Copy every item below word for word, keeping each line, number and mark unchanged.
--- Recorded data Enclosed Below ---
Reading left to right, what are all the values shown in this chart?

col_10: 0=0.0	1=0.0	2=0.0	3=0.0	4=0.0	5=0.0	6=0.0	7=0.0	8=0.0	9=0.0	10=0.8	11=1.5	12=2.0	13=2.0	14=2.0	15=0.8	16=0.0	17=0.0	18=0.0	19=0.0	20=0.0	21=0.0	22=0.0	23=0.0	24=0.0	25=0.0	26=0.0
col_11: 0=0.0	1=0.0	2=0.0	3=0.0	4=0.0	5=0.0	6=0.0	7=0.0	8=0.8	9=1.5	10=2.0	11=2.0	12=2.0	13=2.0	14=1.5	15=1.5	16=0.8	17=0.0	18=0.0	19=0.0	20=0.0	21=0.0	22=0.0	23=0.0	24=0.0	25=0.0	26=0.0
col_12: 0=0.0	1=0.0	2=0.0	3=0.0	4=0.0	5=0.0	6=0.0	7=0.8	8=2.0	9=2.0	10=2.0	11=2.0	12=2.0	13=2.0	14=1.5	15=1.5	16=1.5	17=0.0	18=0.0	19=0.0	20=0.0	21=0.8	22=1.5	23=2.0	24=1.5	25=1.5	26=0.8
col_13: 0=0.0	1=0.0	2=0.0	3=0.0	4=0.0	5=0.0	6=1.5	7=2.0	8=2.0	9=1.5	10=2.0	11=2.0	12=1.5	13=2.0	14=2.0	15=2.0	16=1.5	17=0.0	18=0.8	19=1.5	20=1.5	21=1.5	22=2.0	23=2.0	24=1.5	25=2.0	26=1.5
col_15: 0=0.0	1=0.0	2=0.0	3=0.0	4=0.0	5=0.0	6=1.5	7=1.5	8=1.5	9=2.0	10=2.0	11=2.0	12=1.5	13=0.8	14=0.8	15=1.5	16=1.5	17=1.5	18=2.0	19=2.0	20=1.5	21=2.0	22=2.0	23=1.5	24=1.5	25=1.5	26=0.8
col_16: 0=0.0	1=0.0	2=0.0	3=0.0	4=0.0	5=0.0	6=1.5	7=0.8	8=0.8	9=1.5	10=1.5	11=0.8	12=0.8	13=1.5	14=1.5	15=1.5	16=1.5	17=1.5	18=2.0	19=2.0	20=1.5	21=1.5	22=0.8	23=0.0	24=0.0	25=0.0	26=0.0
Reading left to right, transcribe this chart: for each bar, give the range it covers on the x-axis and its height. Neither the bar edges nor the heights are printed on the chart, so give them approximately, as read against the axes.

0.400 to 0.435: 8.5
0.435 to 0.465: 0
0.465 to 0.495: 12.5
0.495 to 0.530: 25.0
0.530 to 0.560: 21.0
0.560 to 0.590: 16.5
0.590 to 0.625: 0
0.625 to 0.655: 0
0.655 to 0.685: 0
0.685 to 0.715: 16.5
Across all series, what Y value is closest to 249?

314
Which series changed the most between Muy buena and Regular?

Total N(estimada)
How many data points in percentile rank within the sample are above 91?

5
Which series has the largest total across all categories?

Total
--- End of Enclosed Recorded data ---
Response for this exercise:
Reading left to right, what are all the values shown in this chart?

col_10: 0=0.0	1=0.0	2=0.0	3=0.0	4=0.0	5=0.0	6=0.0	7=0.0	8=0.0	9=0.0	10=0.8	11=1.5	12=2.0	13=2.0	14=2.0	15=0.8	16=0.0	17=0.0	18=0.0	19=0.0	20=0.0	21=0.0	22=0.0	23=0.0	24=0.0	25=0.0	26=0.0
col_11: 0=0.0	1=0.0	2=0.0	3=0.0	4=0.0	5=0.0	6=0.0	7=0.0	8=0.8	9=1.5	10=2.0	11=2.0	12=2.0	13=2.0	14=1.5	15=1.5	16=0.8	17=0.0	18=0.0	19=0.0	20=0.0	21=0.0	22=0.0	23=0.0	24=0.0	25=0.0	26=0.0
col_12: 0=0.0	1=0.0	2=0.0	3=0.0	4=0.0	5=0.0	6=0.0	7=0.8	8=2.0	9=2.0	10=2.0	11=2.0	12=2.0	13=2.0	14=1.5	15=1.5	16=1.5	17=0.0	18=0.0	19=0.0	20=0.0	21=0.8	22=1.5	23=2.0	24=1.5	25=1.5	26=0.8
col_13: 0=0.0	1=0.0	2=0.0	3=0.0	4=0.0	5=0.0	6=1.5	7=2.0	8=2.0	9=1.5	10=2.0	11=2.0	12=1.5	13=2.0	14=2.0	15=2.0	16=1.5	17=0.0	18=0.8	19=1.5	20=1.5	21=1.5	22=2.0	23=2.0	24=1.5	25=2.0	26=1.5
col_15: 0=0.0	1=0.0	2=0.0	3=0.0	4=0.0	5=0.0	6=1.5	7=1.5	8=1.5	9=2.0	10=2.0	11=2.0	12=1.5	13=0.8	14=0.8	15=1.5	16=1.5	17=1.5	18=2.0	19=2.0	20=1.5	21=2.0	22=2.0	23=1.5	24=1.5	25=1.5	26=0.8
col_16: 0=0.0	1=0.0	2=0.0	3=0.0	4=0.0	5=0.0	6=1.5	7=0.8	8=0.8	9=1.5	10=1.5	11=0.8	12=0.8	13=1.5	14=1.5	15=1.5	16=1.5	17=1.5	18=2.0	19=2.0	20=1.5	21=1.5	22=0.8	23=0.0	24=0.0	25=0.0	26=0.0
Reading left to right, transcribe this chart: for each bar, give the range it covers on the x-axis and its height. Neither the bar edges nor the heights are printed on the chart, so give them approximately, as read against the axes.

0.400 to 0.435: 8.5
0.435 to 0.465: 0
0.465 to 0.495: 12.5
0.495 to 0.530: 25.0
0.530 to 0.560: 21.0
0.560 to 0.590: 16.5
0.590 to 0.625: 0
0.625 to 0.655: 0
0.655 to 0.685: 0
0.685 to 0.715: 16.5
Across all series, what Y value is closest to 249?

314
Which series changed the most between Muy buena and Regular?

Total N(estimada)
How many data points in percentile rank within the sample are above 91?

5
Which series has the largest total across all categories?

Total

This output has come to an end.